● Task brief
Rewrite the records below starting at the line containing "habitat: Grassy flats" and ending at the line containing "state / province: Intibuca", with "country" replaced by "nation" and nothing else changed.

● Data to use
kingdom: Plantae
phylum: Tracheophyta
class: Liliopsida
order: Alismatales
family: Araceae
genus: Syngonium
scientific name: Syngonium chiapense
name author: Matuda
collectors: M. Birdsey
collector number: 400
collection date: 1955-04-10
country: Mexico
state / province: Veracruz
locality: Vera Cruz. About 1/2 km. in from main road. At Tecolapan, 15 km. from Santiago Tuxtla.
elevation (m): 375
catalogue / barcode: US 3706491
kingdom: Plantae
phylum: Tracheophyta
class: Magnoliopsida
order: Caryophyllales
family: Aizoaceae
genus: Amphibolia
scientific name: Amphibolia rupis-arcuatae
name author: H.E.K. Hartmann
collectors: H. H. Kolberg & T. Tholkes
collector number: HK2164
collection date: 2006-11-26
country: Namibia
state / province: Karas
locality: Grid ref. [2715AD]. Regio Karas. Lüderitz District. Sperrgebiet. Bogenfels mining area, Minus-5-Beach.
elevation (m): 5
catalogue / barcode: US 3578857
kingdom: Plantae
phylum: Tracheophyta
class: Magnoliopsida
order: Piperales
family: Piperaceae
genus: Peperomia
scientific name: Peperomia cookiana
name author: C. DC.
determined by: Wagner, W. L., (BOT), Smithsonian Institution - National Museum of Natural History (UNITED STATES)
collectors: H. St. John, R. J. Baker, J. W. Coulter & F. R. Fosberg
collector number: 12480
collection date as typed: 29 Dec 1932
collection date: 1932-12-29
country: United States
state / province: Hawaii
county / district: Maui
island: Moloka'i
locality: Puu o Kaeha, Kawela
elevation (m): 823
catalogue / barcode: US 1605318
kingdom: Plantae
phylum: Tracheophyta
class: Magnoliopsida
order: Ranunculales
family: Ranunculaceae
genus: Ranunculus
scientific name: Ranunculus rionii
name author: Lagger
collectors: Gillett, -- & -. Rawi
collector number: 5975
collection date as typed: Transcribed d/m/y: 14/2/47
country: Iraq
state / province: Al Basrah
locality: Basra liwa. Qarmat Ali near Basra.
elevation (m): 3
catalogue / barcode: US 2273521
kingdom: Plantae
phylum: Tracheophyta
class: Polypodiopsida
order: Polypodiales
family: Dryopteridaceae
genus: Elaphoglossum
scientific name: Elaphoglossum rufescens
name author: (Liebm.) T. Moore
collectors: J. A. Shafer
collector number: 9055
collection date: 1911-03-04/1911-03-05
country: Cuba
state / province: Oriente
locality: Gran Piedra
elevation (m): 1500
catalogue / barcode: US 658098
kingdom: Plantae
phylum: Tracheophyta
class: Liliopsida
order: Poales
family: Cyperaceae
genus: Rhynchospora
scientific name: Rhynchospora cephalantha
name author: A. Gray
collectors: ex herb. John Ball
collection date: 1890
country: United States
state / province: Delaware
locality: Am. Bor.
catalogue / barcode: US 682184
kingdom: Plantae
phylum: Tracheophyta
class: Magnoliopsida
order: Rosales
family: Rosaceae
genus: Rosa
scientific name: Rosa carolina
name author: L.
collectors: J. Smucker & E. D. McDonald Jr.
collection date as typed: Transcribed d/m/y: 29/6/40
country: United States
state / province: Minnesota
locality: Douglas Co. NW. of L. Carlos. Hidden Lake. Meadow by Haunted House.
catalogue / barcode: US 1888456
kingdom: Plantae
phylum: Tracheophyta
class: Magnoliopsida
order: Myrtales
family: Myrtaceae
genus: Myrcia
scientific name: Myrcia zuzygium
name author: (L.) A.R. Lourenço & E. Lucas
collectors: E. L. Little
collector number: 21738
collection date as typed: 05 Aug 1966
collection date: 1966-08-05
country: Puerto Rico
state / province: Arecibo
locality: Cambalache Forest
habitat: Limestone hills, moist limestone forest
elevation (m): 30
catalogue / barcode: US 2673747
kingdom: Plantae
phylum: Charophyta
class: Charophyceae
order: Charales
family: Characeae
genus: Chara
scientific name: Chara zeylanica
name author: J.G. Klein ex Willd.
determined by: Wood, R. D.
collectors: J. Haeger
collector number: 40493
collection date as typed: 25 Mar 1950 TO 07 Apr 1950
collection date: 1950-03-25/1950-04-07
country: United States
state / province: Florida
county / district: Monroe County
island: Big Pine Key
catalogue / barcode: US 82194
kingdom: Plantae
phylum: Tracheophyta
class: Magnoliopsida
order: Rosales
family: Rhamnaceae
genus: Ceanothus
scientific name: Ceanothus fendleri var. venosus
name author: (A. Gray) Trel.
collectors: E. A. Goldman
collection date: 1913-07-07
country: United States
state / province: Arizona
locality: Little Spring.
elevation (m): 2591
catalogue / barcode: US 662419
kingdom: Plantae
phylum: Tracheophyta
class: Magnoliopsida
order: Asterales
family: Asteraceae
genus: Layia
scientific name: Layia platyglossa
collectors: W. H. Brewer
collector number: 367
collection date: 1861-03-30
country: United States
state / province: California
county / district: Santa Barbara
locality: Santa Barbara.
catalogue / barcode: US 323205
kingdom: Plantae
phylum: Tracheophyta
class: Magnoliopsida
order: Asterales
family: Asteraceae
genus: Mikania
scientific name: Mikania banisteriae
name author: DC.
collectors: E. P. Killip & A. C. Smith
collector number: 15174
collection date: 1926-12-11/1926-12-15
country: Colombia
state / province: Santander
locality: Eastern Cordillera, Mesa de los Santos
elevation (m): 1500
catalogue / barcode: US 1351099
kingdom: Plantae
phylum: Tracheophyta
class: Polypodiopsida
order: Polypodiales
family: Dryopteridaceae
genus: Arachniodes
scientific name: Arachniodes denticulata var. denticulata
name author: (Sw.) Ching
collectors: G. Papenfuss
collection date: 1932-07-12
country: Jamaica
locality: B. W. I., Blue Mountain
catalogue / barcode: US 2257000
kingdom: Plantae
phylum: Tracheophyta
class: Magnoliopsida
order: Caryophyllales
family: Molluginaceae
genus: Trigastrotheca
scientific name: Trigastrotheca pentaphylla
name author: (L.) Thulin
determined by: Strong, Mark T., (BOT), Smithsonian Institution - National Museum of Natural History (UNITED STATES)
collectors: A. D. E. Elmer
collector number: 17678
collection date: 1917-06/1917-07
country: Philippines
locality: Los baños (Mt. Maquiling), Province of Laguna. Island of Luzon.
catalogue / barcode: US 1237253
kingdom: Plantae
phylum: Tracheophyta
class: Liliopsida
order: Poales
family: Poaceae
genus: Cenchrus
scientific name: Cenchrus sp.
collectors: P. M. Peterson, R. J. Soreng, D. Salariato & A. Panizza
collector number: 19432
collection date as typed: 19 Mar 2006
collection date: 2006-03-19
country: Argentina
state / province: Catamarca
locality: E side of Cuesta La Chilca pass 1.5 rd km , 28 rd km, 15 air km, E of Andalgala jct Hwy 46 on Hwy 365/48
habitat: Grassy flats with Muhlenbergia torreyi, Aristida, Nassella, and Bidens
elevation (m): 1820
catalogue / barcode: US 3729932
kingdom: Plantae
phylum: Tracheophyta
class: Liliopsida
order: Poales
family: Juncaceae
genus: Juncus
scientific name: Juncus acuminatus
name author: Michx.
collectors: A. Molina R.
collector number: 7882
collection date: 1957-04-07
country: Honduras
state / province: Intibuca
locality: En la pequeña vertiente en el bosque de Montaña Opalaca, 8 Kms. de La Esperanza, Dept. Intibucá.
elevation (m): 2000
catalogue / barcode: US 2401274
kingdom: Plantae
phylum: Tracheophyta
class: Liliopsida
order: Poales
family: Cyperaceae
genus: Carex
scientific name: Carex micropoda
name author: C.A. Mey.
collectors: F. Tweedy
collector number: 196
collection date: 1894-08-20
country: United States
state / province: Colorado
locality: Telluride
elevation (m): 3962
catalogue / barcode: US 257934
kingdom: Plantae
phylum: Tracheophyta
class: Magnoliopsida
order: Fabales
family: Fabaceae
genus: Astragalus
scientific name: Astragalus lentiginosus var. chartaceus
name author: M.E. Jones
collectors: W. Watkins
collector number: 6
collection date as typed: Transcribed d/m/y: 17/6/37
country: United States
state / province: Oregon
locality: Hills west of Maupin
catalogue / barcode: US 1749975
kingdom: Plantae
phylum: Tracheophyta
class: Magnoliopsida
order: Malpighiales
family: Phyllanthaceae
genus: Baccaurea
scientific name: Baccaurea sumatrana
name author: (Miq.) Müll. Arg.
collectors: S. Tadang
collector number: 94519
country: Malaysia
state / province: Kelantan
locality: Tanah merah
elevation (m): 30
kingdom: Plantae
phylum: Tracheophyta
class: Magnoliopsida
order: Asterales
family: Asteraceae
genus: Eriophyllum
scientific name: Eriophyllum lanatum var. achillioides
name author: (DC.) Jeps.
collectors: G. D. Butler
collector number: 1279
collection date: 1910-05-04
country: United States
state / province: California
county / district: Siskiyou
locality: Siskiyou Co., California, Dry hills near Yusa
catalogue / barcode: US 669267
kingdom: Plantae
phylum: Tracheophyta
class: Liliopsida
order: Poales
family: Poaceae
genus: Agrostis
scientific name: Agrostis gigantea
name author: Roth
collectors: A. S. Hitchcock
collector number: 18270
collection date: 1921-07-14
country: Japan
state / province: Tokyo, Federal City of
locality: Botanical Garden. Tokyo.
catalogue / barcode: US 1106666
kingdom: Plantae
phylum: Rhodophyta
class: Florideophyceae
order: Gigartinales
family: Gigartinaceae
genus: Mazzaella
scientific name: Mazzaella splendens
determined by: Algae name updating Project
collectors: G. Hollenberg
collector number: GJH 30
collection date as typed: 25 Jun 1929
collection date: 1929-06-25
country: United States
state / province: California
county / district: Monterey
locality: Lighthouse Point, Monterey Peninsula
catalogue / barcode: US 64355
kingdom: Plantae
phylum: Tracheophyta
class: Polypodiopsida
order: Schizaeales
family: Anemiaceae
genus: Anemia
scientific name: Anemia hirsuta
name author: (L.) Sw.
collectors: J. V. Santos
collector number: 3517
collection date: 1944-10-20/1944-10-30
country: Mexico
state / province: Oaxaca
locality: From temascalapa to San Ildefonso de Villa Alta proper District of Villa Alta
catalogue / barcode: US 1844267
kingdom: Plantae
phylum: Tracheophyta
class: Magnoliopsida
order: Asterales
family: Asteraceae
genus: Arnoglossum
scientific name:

● Result below
habitat: Grassy flats with Muhlenbergia torreyi, Aristida, Nassella, and Bidens
elevation (m): 1820
catalogue / barcode: US 3729932
kingdom: Plantae
phylum: Tracheophyta
class: Liliopsida
order: Poales
family: Juncaceae
genus: Juncus
scientific name: Juncus acuminatus
name author: Michx.
collectors: A. Molina R.
collector number: 7882
collection date: 1957-04-07
nation: Honduras
state / province: Intibuca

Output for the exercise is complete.